Misalignment of circadian rhythms, whether due to genetic mutations, lifestyle factors like shift work, or environmental stressors, is now recognized as a key contributor to pathologies including metabolic syndrome, cardiovascular disease, neurodegenerative disorders, cancer, and immune dysfunction (2, 7, 9). At the molecular level, these disruptions alter rhythmic gene expression, leading to impaired cellular metabolism, hormone secretion, immune responses, and stress resilience. The mechanistic insight gained from the study of peripheral clocks has also revealed tissue-specific vulnerabilities and interactions, such as the dependence of hepatic and skeletal muscle glucose regulation on synchronized oscillators (4).

Importantly, a growing body of evidence reveals that sex differences significantly modulate circadian rhythmicity, influencing both the amplitude and phase of biological rhythms across nearly all organ systems (97–99). These sex-specific variations arise from the interplay of genetic, hormonal, neuroanatomical, and epigenetic factors that affect the central pacemaker in the SCN as well as peripheral clocks throughout the body (100). Estrogens, androgens, and their respective receptors (ERα, ERβ, and AR), which are expressed in the SCN and its afferent and efferent pathways, contribute to sex-specific entrainment responses to photic and nonphotic zeitgebers (101). For instance, the SCN and its inputs from the retinohypothalamic tract, intergeniculate leaflet, and dorsal raphe nuclei all exhibit sexually dimorphic expression of these steroid receptors, allowing sex hormones to directly modulate the clock’s structure and output (97).

Chronotherapy—tailoring the timing of treatment to align with circadian phases—has shown promise in enhancing therapeutic efficacy and reducing toxicity. Cardiovascular drugs, chemotherapeutics, and immunomodulators can all benefit from circadian-informed administration schedules (8, 9). For example, the effectiveness of anticancer drugs has been shown to vary with the time of administration, due to circadian modulation of DNA repair, drug metabolism, and cell cycle activity (9). Furthermore, leveraging circadian biology has advanced immunotherapy strategies by identifying windows of enhanced immune responsiveness, such as time-of-day–dependent T-cell activation and cytokine production (102–104).

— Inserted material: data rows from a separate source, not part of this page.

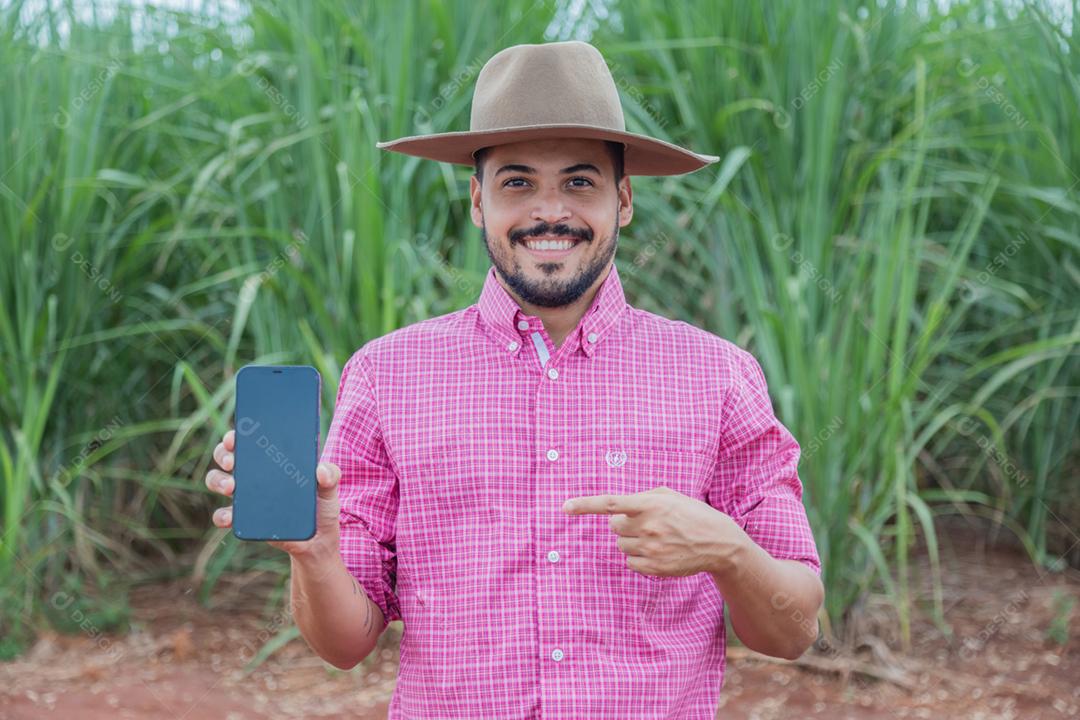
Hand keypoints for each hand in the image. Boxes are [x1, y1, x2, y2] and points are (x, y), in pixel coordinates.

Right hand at [205, 429, 340, 558]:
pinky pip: (223, 515)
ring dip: (218, 481)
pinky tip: (230, 517)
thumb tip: (321, 470)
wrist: (317, 541)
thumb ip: (331, 476)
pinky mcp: (244, 520)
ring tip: (232, 487)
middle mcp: (254, 475)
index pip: (249, 441)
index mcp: (271, 461)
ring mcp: (246, 496)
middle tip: (232, 462)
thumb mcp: (329, 490)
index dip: (236, 435)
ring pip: (217, 480)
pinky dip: (222, 515)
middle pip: (226, 456)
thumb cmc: (321, 507)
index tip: (235, 437)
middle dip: (223, 454)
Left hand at [561, 485, 744, 577]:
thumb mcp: (672, 496)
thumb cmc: (693, 515)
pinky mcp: (654, 568)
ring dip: (633, 542)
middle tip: (646, 524)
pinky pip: (630, 563)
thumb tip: (620, 507)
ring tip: (658, 539)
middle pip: (614, 527)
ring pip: (621, 546)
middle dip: (624, 525)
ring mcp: (651, 549)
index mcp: (650, 504)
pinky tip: (660, 553)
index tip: (564, 507)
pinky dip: (639, 559)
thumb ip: (645, 496)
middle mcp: (648, 526)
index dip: (585, 505)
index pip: (610, 504)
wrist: (720, 544)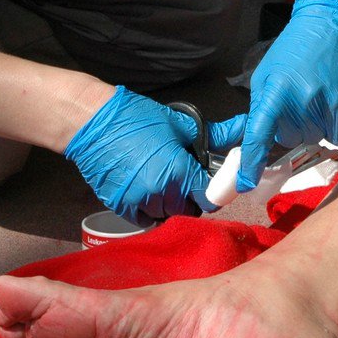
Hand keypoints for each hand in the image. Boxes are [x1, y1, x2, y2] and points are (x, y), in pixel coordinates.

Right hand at [64, 87, 242, 225]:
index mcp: (179, 172)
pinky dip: (150, 209)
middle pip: (188, 210)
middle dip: (190, 198)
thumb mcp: (180, 123)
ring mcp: (139, 203)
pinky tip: (146, 189)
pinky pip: (145, 218)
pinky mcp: (121, 207)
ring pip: (166, 215)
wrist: (92, 123)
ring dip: (170, 204)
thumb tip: (244, 127)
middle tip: (184, 179)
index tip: (209, 184)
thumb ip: (215, 134)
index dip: (213, 192)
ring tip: (163, 182)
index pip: (209, 199)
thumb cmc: (137, 118)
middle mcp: (160, 193)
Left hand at [226, 0, 337, 191]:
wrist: (336, 23)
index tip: (246, 184)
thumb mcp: (268, 71)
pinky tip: (334, 101)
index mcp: (278, 90)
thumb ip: (262, 105)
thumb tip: (257, 137)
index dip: (252, 162)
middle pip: (290, 138)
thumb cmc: (297, 47)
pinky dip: (335, 125)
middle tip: (298, 97)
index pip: (260, 135)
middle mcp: (304, 101)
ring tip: (318, 94)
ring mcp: (332, 106)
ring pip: (315, 138)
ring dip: (314, 124)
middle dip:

Moving forward, a deeper understanding of inter-organ circadian communication and zeitgeber-specific entrainment mechanisms will be essential for translating chronobiological principles into clinical practice. This includes identifying optimal timing for drug delivery, meal schedules, physical activity, and even surgical procedures. Technologies such as circadian biomarkers, wearable sensors, and computational modeling will support precision medicine approaches tailored to individual circadian profiles (1, 6). In conclusion, circadian biology offers a transformative framework for understanding human physiology and disease. Targeting peripheral clocks and synchronizing internal rhythms holds immense therapeutic potential across multiple domains, from metabolic and cardiovascular health to neurodegeneration, immunity, and cancer. As our understanding of these complex temporal networks deepens, chronobiology is poised to become a cornerstone of personalized and preventive medicine.